Pulpit CommentaryVerse 20. - The wicked are like the troubled sea. A striking metaphor, but one which occurs nowhere else in the Old Testament, and once only in the New (Jude 1:13). The sea's restless action well expresses the unquiet of the wicked; and the mud and mire that it casts up resembles their evil thoughts and evil deeds. "There is no peace" for such persons, either bodily or spiritual, either in this world or the world to come.

Ellicott's Commentary

Ellicott's Commentary for English Readers(20) The wicked are like the troubled sea . . .--The promise of healing is, however, not unconditional. The acceptance of peace requires calmness; but for the wicked, whose thoughts are restlessly seething with evil ripening into act, this true peace is, in the nature of the case, impossible.
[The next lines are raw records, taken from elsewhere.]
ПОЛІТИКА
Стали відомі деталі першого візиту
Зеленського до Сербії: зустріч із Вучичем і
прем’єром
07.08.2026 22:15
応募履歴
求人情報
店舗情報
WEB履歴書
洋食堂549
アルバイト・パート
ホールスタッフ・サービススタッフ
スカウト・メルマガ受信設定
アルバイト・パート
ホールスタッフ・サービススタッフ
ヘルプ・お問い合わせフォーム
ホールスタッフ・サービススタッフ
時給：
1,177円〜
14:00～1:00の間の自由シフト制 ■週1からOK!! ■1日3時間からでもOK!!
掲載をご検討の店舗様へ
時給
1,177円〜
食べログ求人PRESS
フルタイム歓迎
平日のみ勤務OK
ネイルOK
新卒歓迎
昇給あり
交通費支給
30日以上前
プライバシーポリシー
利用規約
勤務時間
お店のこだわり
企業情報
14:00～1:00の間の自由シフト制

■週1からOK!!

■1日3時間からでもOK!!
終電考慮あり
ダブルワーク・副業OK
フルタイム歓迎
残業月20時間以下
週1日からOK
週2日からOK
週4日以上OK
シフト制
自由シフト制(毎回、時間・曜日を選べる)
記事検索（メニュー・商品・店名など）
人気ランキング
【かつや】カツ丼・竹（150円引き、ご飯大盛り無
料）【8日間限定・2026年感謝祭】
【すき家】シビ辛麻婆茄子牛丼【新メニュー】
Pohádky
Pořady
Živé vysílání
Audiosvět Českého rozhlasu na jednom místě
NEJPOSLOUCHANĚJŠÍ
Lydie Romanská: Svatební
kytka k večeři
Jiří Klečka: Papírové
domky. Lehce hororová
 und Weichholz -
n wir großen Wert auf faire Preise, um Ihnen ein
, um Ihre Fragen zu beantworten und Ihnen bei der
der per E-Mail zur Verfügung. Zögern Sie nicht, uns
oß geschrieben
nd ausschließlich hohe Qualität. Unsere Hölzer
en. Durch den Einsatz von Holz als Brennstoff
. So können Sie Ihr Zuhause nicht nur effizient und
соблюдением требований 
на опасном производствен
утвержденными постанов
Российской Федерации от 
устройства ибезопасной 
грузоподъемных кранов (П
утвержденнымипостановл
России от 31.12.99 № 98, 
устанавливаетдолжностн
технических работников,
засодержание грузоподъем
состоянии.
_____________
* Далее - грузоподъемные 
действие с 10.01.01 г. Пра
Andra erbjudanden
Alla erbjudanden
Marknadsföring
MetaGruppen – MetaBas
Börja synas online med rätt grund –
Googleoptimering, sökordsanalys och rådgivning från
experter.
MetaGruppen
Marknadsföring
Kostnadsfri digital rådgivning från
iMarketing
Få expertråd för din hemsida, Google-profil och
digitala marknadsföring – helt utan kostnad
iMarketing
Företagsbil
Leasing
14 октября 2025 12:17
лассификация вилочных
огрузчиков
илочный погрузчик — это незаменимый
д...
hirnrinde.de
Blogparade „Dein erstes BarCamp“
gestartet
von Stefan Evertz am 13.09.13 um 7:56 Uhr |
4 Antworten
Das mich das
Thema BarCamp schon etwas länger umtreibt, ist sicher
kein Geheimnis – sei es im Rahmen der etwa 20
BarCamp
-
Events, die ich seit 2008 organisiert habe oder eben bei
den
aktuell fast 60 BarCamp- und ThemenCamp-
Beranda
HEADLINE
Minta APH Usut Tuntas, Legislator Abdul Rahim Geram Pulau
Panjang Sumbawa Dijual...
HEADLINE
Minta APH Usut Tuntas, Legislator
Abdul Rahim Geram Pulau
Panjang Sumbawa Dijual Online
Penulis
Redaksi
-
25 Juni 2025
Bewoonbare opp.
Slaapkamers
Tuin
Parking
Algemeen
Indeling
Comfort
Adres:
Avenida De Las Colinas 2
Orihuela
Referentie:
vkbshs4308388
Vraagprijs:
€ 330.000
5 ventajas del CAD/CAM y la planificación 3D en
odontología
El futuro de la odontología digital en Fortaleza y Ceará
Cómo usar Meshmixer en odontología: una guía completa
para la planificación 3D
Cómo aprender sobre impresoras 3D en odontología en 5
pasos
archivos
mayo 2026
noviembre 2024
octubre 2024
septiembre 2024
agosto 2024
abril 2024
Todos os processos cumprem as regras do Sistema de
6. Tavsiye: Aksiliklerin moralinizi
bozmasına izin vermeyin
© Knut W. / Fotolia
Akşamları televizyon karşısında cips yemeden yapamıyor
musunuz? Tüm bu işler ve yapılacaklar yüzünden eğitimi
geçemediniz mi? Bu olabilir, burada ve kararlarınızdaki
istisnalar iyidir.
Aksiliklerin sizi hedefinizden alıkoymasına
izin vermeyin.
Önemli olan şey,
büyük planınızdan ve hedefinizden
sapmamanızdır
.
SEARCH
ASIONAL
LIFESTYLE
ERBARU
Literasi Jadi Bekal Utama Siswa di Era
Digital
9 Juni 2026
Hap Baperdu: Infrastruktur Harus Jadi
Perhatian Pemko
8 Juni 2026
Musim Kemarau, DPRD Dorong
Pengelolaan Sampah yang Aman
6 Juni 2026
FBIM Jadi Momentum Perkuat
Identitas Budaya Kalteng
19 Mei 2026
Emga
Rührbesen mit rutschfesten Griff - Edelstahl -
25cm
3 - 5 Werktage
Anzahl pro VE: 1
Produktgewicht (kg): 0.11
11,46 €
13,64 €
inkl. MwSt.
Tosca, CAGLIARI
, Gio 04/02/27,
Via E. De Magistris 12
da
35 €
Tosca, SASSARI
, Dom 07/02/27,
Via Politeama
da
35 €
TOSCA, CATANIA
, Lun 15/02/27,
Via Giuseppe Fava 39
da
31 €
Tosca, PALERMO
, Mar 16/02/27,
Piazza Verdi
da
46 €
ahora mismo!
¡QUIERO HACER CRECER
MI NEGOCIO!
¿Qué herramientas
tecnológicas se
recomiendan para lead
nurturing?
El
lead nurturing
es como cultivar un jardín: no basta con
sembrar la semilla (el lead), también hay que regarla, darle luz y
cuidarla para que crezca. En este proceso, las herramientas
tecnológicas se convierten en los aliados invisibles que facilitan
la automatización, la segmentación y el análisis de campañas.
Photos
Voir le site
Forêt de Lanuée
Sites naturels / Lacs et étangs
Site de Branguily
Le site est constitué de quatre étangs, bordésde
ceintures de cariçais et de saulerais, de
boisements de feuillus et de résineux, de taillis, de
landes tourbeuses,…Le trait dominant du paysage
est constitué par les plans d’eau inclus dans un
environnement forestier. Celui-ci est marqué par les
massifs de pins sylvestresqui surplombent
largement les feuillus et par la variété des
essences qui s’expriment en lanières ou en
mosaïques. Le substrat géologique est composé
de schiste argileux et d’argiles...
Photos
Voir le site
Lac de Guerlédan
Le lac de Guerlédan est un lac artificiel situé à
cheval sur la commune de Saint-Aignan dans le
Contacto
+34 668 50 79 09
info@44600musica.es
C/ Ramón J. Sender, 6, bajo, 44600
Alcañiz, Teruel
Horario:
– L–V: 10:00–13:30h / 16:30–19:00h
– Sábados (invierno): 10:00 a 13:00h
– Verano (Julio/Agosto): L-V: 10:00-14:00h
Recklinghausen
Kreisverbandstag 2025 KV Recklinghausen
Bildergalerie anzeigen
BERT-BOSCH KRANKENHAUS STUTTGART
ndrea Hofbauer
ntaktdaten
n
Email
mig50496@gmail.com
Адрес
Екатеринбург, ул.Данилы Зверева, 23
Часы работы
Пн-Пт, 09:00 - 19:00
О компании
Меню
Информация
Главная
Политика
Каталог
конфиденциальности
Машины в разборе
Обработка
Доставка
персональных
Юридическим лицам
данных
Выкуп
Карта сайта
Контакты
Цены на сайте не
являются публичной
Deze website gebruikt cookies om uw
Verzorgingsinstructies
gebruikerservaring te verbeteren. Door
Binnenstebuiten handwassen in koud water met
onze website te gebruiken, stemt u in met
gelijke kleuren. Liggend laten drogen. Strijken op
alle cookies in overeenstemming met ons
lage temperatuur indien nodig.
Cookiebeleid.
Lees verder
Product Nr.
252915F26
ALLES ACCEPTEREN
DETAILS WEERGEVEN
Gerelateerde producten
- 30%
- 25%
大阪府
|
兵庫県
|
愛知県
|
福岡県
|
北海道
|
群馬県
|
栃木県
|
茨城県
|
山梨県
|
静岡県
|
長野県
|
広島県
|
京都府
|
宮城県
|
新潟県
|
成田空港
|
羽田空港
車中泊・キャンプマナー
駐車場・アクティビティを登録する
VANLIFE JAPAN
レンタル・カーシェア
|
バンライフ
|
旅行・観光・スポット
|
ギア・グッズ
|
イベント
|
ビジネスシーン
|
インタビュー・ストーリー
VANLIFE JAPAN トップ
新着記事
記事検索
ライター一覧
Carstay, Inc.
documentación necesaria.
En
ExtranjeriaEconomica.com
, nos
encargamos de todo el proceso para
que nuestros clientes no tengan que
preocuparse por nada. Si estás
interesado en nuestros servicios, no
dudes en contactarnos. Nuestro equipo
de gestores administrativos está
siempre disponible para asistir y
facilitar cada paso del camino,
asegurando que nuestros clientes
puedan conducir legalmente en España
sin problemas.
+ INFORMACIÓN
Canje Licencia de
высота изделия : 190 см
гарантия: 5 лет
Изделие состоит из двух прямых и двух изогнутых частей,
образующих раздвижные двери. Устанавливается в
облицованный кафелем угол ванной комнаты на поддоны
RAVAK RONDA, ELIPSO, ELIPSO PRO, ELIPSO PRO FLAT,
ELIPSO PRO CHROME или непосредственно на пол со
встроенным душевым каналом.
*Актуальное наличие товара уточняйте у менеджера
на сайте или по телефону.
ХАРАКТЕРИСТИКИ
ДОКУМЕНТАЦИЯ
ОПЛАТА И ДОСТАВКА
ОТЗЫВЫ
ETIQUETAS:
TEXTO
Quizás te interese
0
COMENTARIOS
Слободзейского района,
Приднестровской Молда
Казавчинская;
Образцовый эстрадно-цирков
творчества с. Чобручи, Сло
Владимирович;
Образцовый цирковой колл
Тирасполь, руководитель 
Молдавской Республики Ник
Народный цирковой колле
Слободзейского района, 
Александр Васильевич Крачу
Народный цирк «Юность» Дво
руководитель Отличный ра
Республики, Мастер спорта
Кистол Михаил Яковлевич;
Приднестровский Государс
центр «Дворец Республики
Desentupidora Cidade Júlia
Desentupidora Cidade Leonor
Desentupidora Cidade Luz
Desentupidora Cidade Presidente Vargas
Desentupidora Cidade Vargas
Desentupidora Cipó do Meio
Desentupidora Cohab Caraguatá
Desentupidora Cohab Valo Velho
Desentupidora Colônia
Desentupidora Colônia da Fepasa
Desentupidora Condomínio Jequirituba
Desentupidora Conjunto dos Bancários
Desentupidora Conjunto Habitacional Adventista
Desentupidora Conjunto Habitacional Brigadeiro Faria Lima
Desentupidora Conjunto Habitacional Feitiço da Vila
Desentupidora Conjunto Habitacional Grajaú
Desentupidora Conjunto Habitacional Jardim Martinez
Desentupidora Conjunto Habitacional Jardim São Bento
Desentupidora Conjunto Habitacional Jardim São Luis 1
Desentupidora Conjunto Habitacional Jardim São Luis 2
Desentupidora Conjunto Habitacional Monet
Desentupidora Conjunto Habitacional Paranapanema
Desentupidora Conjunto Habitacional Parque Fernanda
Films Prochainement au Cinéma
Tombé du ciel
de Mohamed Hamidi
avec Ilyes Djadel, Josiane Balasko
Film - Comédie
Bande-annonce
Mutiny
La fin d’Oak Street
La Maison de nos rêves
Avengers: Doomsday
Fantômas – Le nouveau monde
We note the recurrence of the watchword of Isaiah 48:22, as indicating the close of another section of the prophecy. The MSS. and versions present a curious variation in Isaiah 57:21 : some "saith Jehovah," some "God," some "the Lord God." It would almost seem as if transcribers and translators had shrunk from the prophet's boldness in claiming God as in some special sense his God. It has a parallel, however, in Isaiah 7:13, and may be noted, accordingly, as one of the characteristic touches common to the two parts of Isaiah. The "Sea" of which Isaiah speaks may possibly have been the Dead Sea, casting up its salt bituminous deposits.